The case of Pioneer Building & Loan Ass’n v. Johnston, Tex.Civ.App., 117 S.W.2d 556, writ dismissed, is deeméd to foreclose the matter. It was there held, in substance, that where mortgagee was enjoined from selling mortgaged property under trust deeds continuously from the time the right accrued until four years thereafter, but not from suing to recover on debt and to foreclose lien through court, such debt and right so to judicially foreclose were barred by the four-year statute. But that where the right to foreclose by the power of sale had been so enjoined, that the right to foreclose under the deed of trust was not barred by Article 5520, Vernon’s Annotated Civil Statutes.

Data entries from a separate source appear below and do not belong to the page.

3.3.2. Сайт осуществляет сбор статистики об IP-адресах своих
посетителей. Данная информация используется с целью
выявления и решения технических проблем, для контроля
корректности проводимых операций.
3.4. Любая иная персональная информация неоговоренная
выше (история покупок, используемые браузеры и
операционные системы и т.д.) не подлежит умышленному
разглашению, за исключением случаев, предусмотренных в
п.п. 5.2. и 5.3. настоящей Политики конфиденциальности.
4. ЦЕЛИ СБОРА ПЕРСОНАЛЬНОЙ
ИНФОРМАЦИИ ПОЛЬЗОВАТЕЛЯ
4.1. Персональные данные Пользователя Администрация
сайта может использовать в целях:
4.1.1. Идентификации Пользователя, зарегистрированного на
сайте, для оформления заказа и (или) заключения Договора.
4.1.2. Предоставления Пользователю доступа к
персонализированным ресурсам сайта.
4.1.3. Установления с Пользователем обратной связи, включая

The matter is carefully and ably discussed in the opinion and the authorities bearing on the proposition are carefully and thoroughly discussed. No further discussion is deemed necessary.

There is another interesting question that might arise under the facts of this case.

In our opinion the record sustains the contention of plaintiffs that in truth and in .fact the notes matured on, June 1, 1931. The foreclosure relied upon was initiated May 11, 1935. Sale was made in.consummation of the foreclosure on June 4, 1935. Thus it will be seen that the initiation of the foreclosure was before the notes were barred by limitation, the sale taking place after same were barred by limitation. It might be that the initiation of the sale would be sufficient to prevent the bar provided for by Article 5520. However, it is unnecessary to decide this question, and no opinion is expressed thereon.

There being no error in the case, it is ordered that same be affirmed.